◆ List of tasks
1) In the Day 5 diary entry, why has Lil s been having good nights? Answer in one to three sentences.
2) According to the Day 5 diary entry, what is the coffee shop named in honor of?
··· Extract provided
Friday, August 26, 2011

Day 5

The morning is probably brisk. Somewhere in the green bushes birds are twittering about nothing. We have slept the peaceful sleep of the damned. Lil s has been having good nights as the room the moms has put her in is nearly pitch black. We've also equipped her with a white noise making fan to try and make her as dependent on it as we are. I suppose we'll pass that on to her along with the poor eyesight.

We start out by heading over to a local coffee shop cutely named Bidwell Perk in honor of the park it practically abuts. I go there to get these ice cream coffee type monstrosities called blizzards that turn out to not be as good this time as I remembered. But I suppose that's true of almost everything in life, it is rarely as good as you'd remembered. That said, the morning is pleasant. Lil s is fascinated by a fountain and charms the local middle aged women who primarily eat at the place. My mom tells us the top fifteen brunch places in town because she's retired now and an expert on brunch.
······
··· Listed records
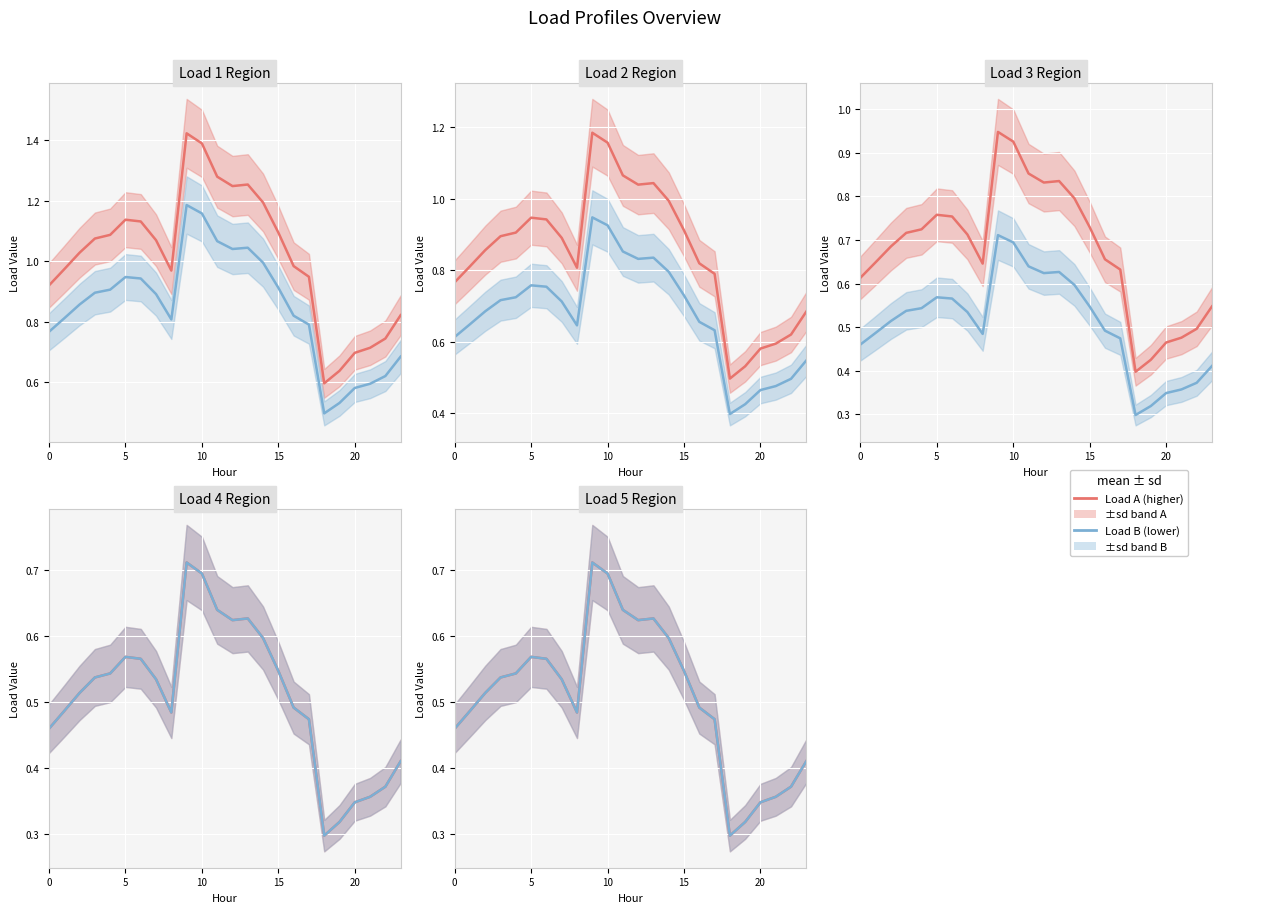

At which category does the chart reach its minimum across all series?

18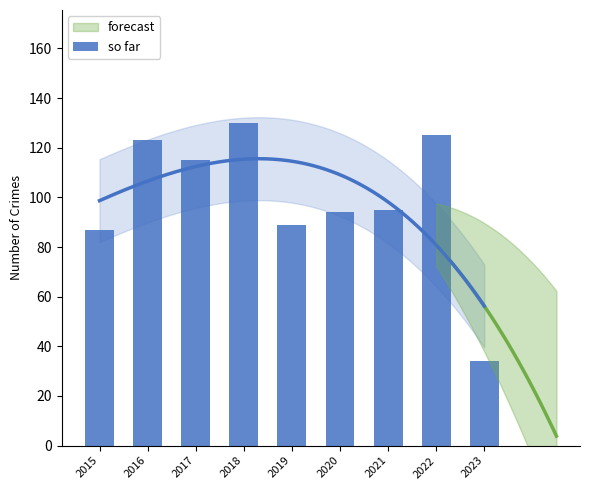

What is the difference between the maximum and second lowest values?

43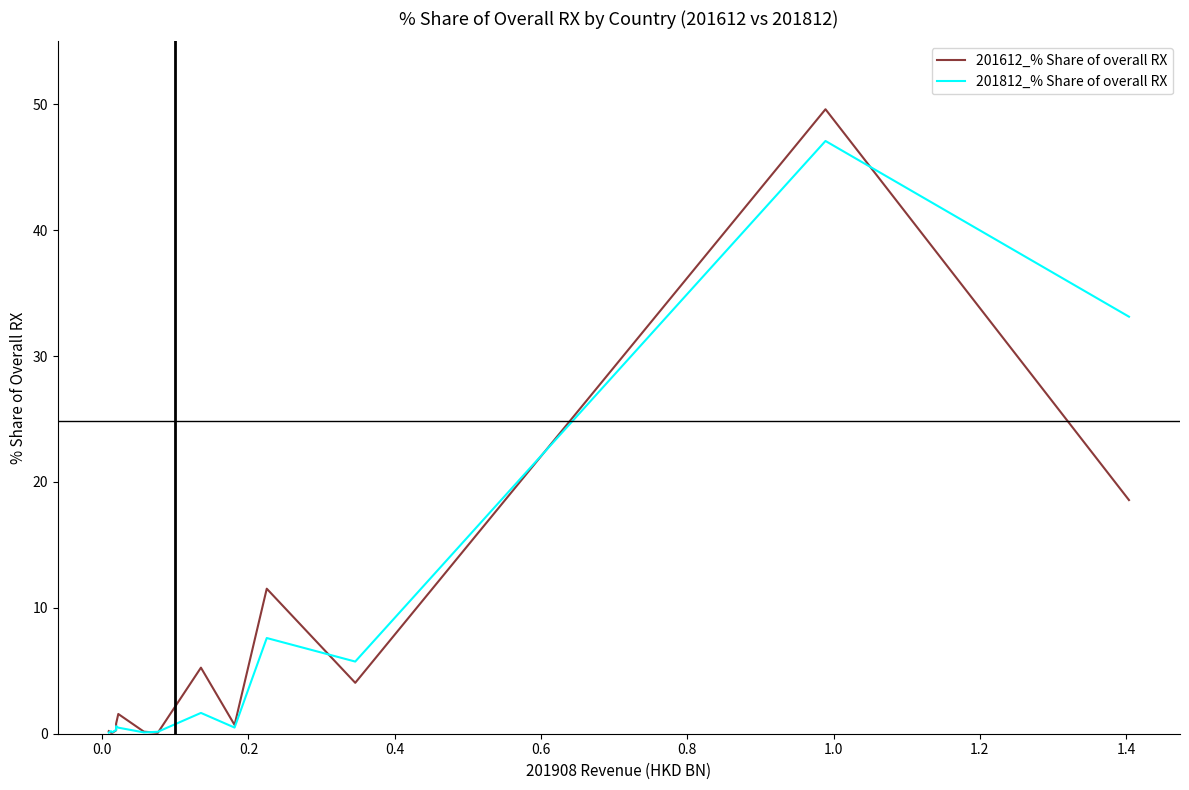

Is this an area chart (filled region under the line)?

No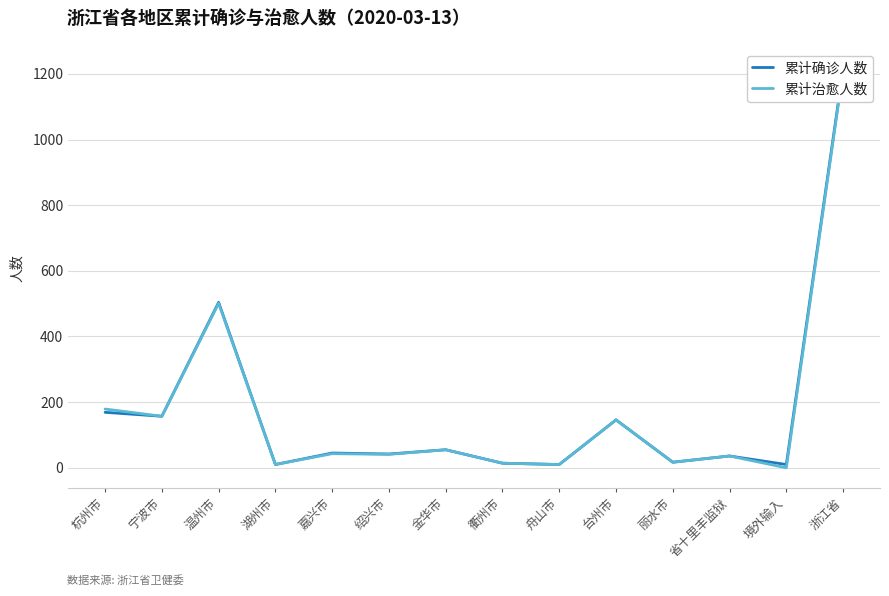

Where is the first local minimum for 累计确诊人数?

宁波市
······
◆ Solutions to the tasks
1) Lil s has been sleeping well because the room the moms put her in is nearly pitch black.

2) It is named in honor of the park it practically abuts.